インフラが整備される前、大量に作る必要があった時代は、規格を定めて各社に作らせればどこでも手に入るので効率が良かったんですね。茨城県は日本で道路実延長2位の県ですから、昔はそれだけやっていれば社員全員が食っていけた時代でした。それが今では公共事業は減少し続け、多くの会社が売上げを半減させてきている。「他社と同じ製品を作っていたらもうだめだ、このまま一緒に沈んでしまう」って思ったんですね。そこで民間向けのオリジナル製品の開発に力を入れてきました。

例えば当社の製品で現在一番売れている『フリードレーン』という側溝はデベロッパーという、土地を自分達で買って造成して、そこに自分達のブランドの家を建てて販売する建設業者によくご利用いただいています。デベロッパーは家だけでなく宅地としての魅力も高まるよう細部にもこだわるので「側溝もより美しく見えるものを」ということで当社のフリードレーンが起用されるんですね。

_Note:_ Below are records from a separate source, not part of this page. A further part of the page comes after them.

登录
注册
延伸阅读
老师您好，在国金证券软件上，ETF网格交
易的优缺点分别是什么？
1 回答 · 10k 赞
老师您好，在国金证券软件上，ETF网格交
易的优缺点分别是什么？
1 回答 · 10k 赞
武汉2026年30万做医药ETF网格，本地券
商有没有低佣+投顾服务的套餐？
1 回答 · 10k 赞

さらに、分譲地の道路は最終的に市町村へ移管されるので役所の担当者が視察に来るのですが、そこでうちのフリードレーンが気に入られて次の公共事業に使用されることもあるんです。つまり、昔は公共事業から物が売れていったのが、現在では民間が細部までこだわるのでより良い製品が生まれて、市町村の担当者がそれを見て公共事業で使うという真逆の動きになってきているんです。